* RECORDED DATA *
^^^^
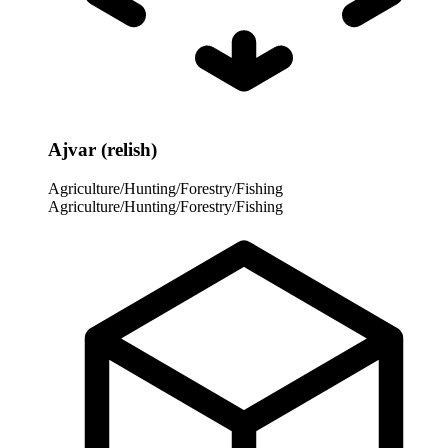
Ajvar (relish)
Agriculture/Hunting/Forestry/Fishing
Agriculture/Hunting/Forestry/Fishing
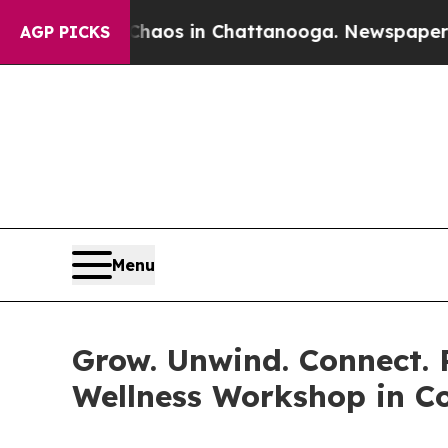
lapse
Chaos in Chattanooga. Newspaper Owner Ca
AGP PICKS
Menu
Grow. Unwind. Connect.
Wellness Workshop in 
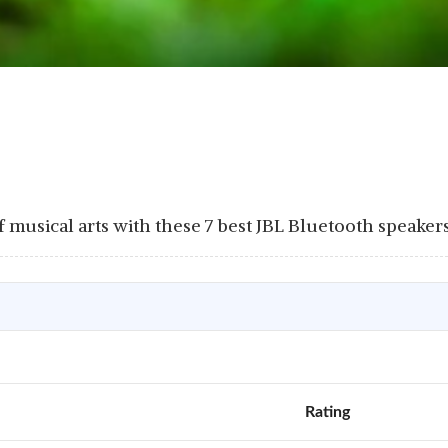
musical arts with these 7 best JBL Bluetooth speakers 
Rating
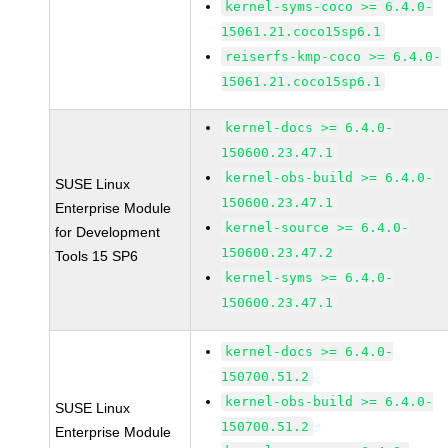
kernel-syms-coco >= 6.4.0-
15061.21.coco15sp6.1
reiserfs-kmp-coco >= 6.4.0-
15061.21.coco15sp6.1
kernel-docs >= 6.4.0-
150600.23.47.1
kernel-obs-build >= 6.4.0-
SUSE Linux
150600.23.47.1
Enterprise Module
kernel-source >= 6.4.0-
for Development
150600.23.47.2
Tools 15 SP6
kernel-syms >= 6.4.0-
150600.23.47.1
kernel-docs >= 6.4.0-
150700.51.2
kernel-obs-build >= 6.4.0-
SUSE Linux
150700.51.2
Enterprise Module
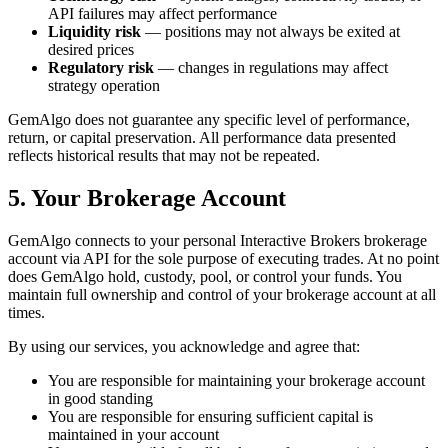
API failures may affect performance
Liquidity risk
— positions may not always be exited at
desired prices
Regulatory risk
— changes in regulations may affect
strategy operation
GemAlgo does not guarantee any specific level of performance,
return, or capital preservation. All performance data presented
reflects historical results that may not be repeated.
5. Your Brokerage Account
GemAlgo connects to your personal Interactive Brokers brokerage
account via API for the sole purpose of executing trades. At no point
does GemAlgo hold, custody, pool, or control your funds. You
maintain full ownership and control of your brokerage account at all
times.
By using our services, you acknowledge and agree that:
You are responsible for maintaining your brokerage account
in good standing
You are responsible for ensuring sufficient capital is
maintained in your account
^^^^
Switch every "kernel-docs" in the data to "kernel-doc" and give the text of all the lines again, leaving out the pictures and changing nothing else.

* TASK OUTPUT *
Ajvar (relish)
Agriculture/Hunting/Forestry/Fishing
Agriculture/Hunting/Forestry/Fishing
lapse
Chaos in Chattanooga. Newspaper Owner Ca
AGP PICKS
Menu
Grow. Unwind. Connect.
Wellness Workshop in 
musical arts with these 7 best JBL Bluetooth speakers 
Rating
kernel-syms-coco >= 6.4.0-
15061.21.coco15sp6.1
reiserfs-kmp-coco >= 6.4.0-
15061.21.coco15sp6.1
kernel-doc >= 6.4.0-
150600.23.47.1
kernel-obs-build >= 6.4.0-
SUSE Linux
150600.23.47.1
Enterprise Module
kernel-source >= 6.4.0-
for Development
150600.23.47.2
Tools 15 SP6
kernel-syms >= 6.4.0-
150600.23.47.1
kernel-doc >= 6.4.0-
150700.51.2
kernel-obs-build >= 6.4.0-
SUSE Linux
150700.51.2
Enterprise Module
API failures may affect performance
Liquidity risk
— positions may not always be exited at
desired prices
Regulatory risk
— changes in regulations may affect
strategy operation
GemAlgo does not guarantee any specific level of performance,
return, or capital preservation. All performance data presented
reflects historical results that may not be repeated.
5. Your Brokerage Account
GemAlgo connects to your personal Interactive Brokers brokerage
account via API for the sole purpose of executing trades. At no point
does GemAlgo hold, custody, pool, or control your funds. You
maintain full ownership and control of your brokerage account at all
times.
By using our services, you acknowledge and agree that:
You are responsible for maintaining your brokerage account
in good standing
You are responsible for ensuring sufficient capital is
maintained in your account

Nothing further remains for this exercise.